1. What is the importance of arrest in the administration of CJS?
2. What are the requisites for the issuance of a search warrant?
3. What is the general rule in effecting warrant of arrest? Explain
4. What is the exception to the general rule in executing warrant of arrest? Explain your answer and your basis. 5. What is the general rule in effecting Search and Seizure? What is the exception to the general rule? Explain your answer.
Answers & Comments
Answer:
1. What is the importance of arrest in the administration of CJS?
- The purpose of the criminal justice system should therefore not be just to arrest, prosecute and punish criminals. The system as a whole should have a greater purpose – to prevent crime and to create a peaceful, law-abiding society.
2. What are the requisites for the issuance of a search warrant?
- The warrant must describe the person, property or specific place to be searched and must describe the property to be seized.
3. What is the general rule in effecting warrant of arrest?
- The general rule is that to make an arrest, the police must obtain an arrest warrant.

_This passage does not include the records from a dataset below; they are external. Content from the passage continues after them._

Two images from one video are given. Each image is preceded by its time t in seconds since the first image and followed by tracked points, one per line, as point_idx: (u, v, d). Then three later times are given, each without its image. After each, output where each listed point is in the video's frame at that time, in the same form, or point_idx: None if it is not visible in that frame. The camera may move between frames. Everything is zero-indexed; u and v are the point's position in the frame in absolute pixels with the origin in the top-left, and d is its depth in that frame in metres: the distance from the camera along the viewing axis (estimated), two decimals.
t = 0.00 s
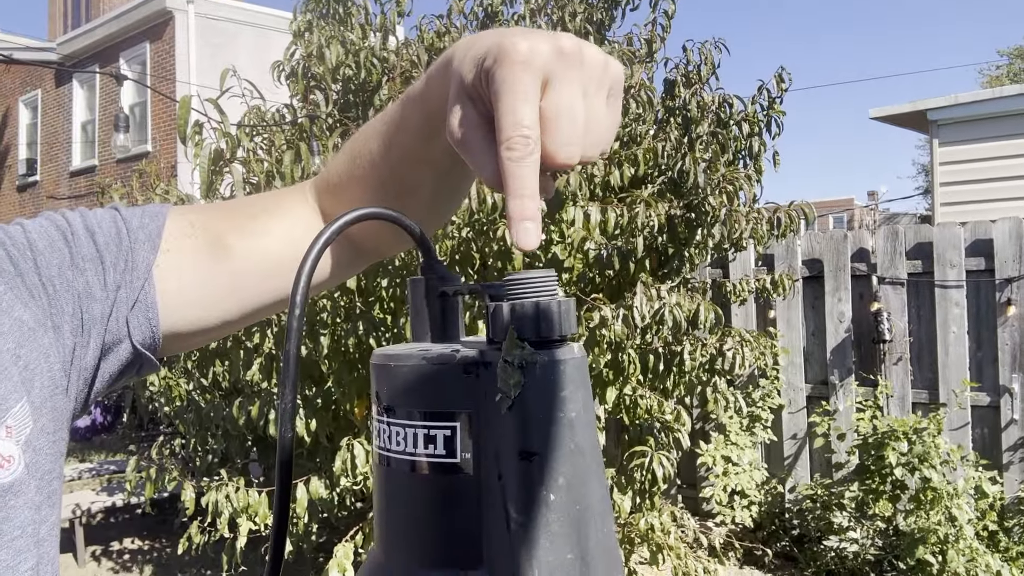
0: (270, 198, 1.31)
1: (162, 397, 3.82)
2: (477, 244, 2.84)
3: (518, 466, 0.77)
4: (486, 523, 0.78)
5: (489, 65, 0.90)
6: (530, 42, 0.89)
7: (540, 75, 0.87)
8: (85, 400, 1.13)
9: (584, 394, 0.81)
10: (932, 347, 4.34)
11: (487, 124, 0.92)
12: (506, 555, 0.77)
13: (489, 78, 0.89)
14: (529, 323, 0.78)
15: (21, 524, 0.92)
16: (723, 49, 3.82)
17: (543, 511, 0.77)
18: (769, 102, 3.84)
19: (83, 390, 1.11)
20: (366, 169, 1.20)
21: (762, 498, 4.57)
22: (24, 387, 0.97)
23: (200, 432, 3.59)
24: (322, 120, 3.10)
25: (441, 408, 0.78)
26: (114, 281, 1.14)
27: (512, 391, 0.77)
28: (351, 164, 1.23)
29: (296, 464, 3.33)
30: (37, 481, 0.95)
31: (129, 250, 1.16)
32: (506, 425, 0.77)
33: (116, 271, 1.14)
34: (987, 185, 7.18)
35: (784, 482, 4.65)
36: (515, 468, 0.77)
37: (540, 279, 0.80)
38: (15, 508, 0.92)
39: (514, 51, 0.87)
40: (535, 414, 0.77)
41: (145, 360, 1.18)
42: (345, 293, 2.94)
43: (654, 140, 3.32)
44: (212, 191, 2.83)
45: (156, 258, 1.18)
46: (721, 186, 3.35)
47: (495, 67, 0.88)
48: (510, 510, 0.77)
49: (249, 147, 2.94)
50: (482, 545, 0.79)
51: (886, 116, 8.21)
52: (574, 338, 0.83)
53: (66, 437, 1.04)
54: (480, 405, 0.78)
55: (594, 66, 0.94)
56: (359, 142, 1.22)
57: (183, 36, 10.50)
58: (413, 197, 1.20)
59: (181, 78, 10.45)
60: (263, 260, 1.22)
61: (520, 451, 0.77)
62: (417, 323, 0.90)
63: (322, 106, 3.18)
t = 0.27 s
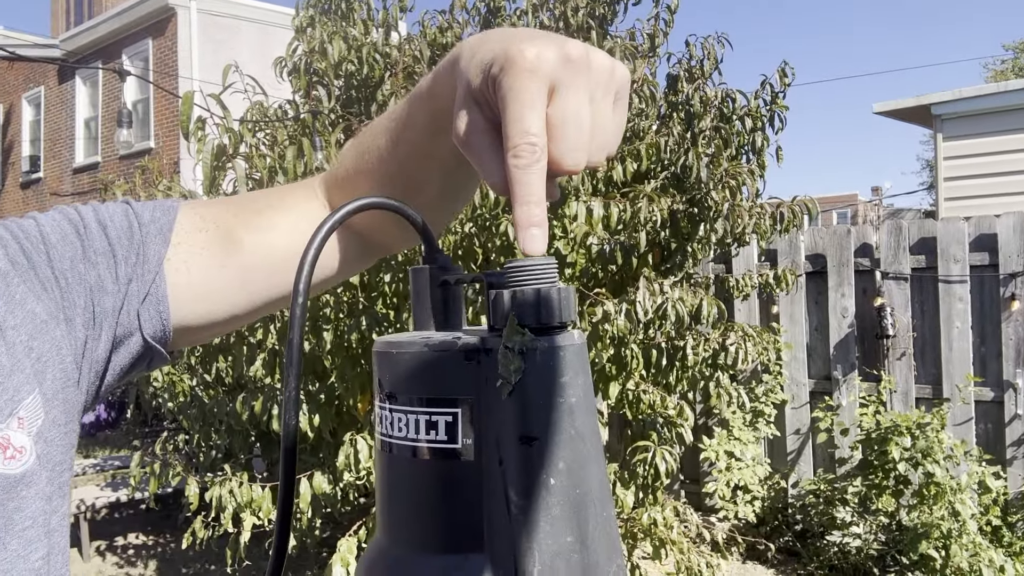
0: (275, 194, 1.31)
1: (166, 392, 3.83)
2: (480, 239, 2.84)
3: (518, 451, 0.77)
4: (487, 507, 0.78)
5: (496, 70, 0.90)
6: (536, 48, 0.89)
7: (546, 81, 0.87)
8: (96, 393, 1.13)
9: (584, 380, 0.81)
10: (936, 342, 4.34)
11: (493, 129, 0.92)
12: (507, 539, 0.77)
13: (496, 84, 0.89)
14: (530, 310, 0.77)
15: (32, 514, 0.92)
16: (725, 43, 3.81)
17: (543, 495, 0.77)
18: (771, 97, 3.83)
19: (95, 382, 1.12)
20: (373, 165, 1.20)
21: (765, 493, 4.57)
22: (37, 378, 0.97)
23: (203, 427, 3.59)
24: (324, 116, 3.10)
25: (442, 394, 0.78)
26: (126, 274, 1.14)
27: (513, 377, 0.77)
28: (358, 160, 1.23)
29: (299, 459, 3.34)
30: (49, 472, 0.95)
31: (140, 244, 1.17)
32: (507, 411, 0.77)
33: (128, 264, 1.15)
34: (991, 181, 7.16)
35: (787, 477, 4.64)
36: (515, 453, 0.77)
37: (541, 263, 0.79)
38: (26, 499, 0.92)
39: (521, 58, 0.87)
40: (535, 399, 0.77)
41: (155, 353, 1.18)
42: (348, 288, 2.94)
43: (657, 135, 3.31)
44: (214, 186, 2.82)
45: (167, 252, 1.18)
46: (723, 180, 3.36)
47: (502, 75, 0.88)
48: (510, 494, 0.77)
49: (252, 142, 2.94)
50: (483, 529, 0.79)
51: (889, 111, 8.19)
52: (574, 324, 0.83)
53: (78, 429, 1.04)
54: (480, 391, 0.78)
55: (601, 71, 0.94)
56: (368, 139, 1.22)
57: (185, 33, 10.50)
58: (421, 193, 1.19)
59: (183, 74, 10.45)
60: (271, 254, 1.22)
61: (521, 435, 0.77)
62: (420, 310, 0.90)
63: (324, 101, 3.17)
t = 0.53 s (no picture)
0: (288, 195, 1.32)
1: (171, 391, 3.84)
2: (484, 238, 2.84)
3: (519, 440, 0.76)
4: (490, 495, 0.79)
5: (501, 78, 0.89)
6: (541, 55, 0.88)
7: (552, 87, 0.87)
8: (105, 389, 1.13)
9: (587, 369, 0.80)
10: (941, 341, 4.33)
11: (500, 135, 0.92)
12: (509, 528, 0.77)
13: (502, 91, 0.89)
14: (531, 300, 0.76)
15: (41, 508, 0.92)
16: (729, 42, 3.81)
17: (545, 484, 0.76)
18: (775, 95, 3.83)
19: (105, 378, 1.12)
20: (382, 168, 1.20)
21: (770, 492, 4.57)
22: (48, 373, 0.97)
23: (208, 426, 3.60)
24: (328, 115, 3.10)
25: (445, 383, 0.80)
26: (137, 271, 1.15)
27: (514, 367, 0.76)
28: (368, 161, 1.24)
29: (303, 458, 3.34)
30: (58, 467, 0.95)
31: (152, 242, 1.17)
32: (508, 400, 0.77)
33: (139, 262, 1.15)
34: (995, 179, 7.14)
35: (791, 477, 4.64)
36: (517, 442, 0.76)
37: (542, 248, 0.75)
38: (34, 493, 0.92)
39: (526, 64, 0.87)
40: (537, 389, 0.76)
41: (165, 351, 1.18)
42: (352, 286, 2.94)
43: (660, 134, 3.31)
44: (218, 185, 2.83)
45: (178, 250, 1.19)
46: (727, 179, 3.37)
47: (507, 81, 0.87)
48: (512, 482, 0.77)
49: (256, 142, 2.95)
50: (485, 517, 0.79)
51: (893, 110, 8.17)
52: (577, 312, 0.81)
53: (87, 425, 1.04)
54: (484, 380, 0.78)
55: (605, 74, 0.94)
56: (378, 141, 1.23)
57: (190, 34, 10.52)
58: (429, 196, 1.19)
59: (188, 74, 10.48)
60: (283, 253, 1.23)
61: (522, 425, 0.76)
62: (425, 302, 0.90)
63: (328, 101, 3.18)
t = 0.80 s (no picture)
0: (296, 191, 1.32)
1: (178, 391, 3.85)
2: (489, 237, 2.85)
3: (522, 429, 0.77)
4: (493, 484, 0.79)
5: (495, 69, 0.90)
6: (534, 47, 0.88)
7: (546, 79, 0.87)
8: (115, 383, 1.14)
9: (588, 360, 0.80)
10: (948, 341, 4.31)
11: (495, 127, 0.93)
12: (512, 517, 0.78)
13: (495, 82, 0.89)
14: (535, 289, 0.76)
15: (50, 500, 0.92)
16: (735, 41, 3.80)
17: (548, 472, 0.77)
18: (782, 95, 3.82)
19: (115, 372, 1.13)
20: (387, 164, 1.21)
21: (776, 493, 4.56)
22: (58, 366, 0.98)
23: (215, 426, 3.61)
24: (335, 115, 3.11)
25: (448, 374, 0.79)
26: (147, 266, 1.16)
27: (517, 356, 0.76)
28: (374, 158, 1.24)
29: (310, 457, 3.35)
30: (69, 459, 0.96)
31: (162, 237, 1.18)
32: (512, 390, 0.77)
33: (149, 257, 1.16)
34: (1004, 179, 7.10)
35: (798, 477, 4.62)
36: (520, 432, 0.77)
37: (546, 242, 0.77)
38: (43, 487, 0.92)
39: (520, 56, 0.87)
40: (540, 378, 0.76)
41: (175, 345, 1.19)
42: (358, 286, 2.94)
43: (666, 133, 3.31)
44: (226, 185, 2.84)
45: (187, 245, 1.20)
46: (733, 178, 3.37)
47: (502, 72, 0.88)
48: (515, 471, 0.77)
49: (263, 142, 2.96)
50: (489, 506, 0.79)
51: (900, 109, 8.15)
52: (579, 303, 0.81)
53: (97, 418, 1.05)
54: (487, 371, 0.78)
55: (601, 67, 0.94)
56: (383, 137, 1.23)
57: (197, 35, 10.56)
58: (433, 191, 1.19)
59: (195, 75, 10.51)
60: (290, 247, 1.22)
61: (525, 414, 0.77)
62: (426, 292, 0.90)
63: (334, 101, 3.18)
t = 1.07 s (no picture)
0: (295, 186, 1.32)
1: (186, 391, 3.86)
2: (496, 237, 2.84)
3: (518, 426, 0.76)
4: (490, 481, 0.78)
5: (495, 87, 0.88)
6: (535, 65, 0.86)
7: (546, 98, 0.85)
8: (116, 379, 1.14)
9: (587, 356, 0.79)
10: (958, 343, 4.28)
11: (492, 144, 0.91)
12: (508, 514, 0.77)
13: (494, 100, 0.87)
14: (531, 285, 0.76)
15: (50, 497, 0.93)
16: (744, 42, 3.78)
17: (544, 471, 0.76)
18: (790, 95, 3.81)
19: (115, 369, 1.13)
20: (385, 161, 1.20)
21: (784, 495, 4.53)
22: (56, 363, 0.98)
23: (222, 426, 3.62)
24: (342, 116, 3.12)
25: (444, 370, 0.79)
26: (146, 262, 1.16)
27: (513, 353, 0.76)
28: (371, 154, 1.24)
29: (316, 457, 3.35)
30: (68, 456, 0.96)
31: (160, 233, 1.18)
32: (508, 386, 0.76)
33: (148, 253, 1.16)
34: (1015, 179, 7.05)
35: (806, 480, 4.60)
36: (516, 429, 0.76)
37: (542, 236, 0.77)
38: (43, 485, 0.92)
39: (520, 74, 0.85)
40: (537, 375, 0.76)
41: (175, 341, 1.19)
42: (364, 286, 2.94)
43: (673, 134, 3.30)
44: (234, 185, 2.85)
45: (186, 241, 1.20)
46: (741, 178, 3.35)
47: (502, 90, 0.86)
48: (512, 469, 0.77)
49: (270, 143, 2.97)
50: (486, 504, 0.79)
51: (909, 110, 8.11)
52: (577, 299, 0.80)
53: (97, 414, 1.05)
54: (483, 367, 0.78)
55: (603, 83, 0.92)
56: (382, 134, 1.23)
57: (206, 37, 10.60)
58: (431, 189, 1.19)
59: (204, 76, 10.55)
60: (289, 243, 1.23)
61: (522, 411, 0.76)
62: (423, 289, 0.89)
63: (341, 101, 3.19)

An arrest warrant is a warrant issued by a judge or magistrate on behalf of the state, which authorizes the arrest and detention of an individual, or the search and seizure of an individual's property.
4. What is the exception to the general rule in executing warrant of arrest?
- Other well-established exceptions to the warrant requirement include consensual searches, certain brief investigatory stops, searches incident to a valid arrest, and seizures of items in plain view.
5. What is the general rule in effecting Search and Seizure? What is the exception to the general rule? Explain your answer.
- Search and seizure is a procedure used in many civil law and common law legal systems by which police or other authorities and their agents, who, suspecting that a crime has been committed, commence a search of a person's property and confiscate any relevant evidence found in connection to the crime. When there is a declaration in the decision that the liability of the accused is only civil.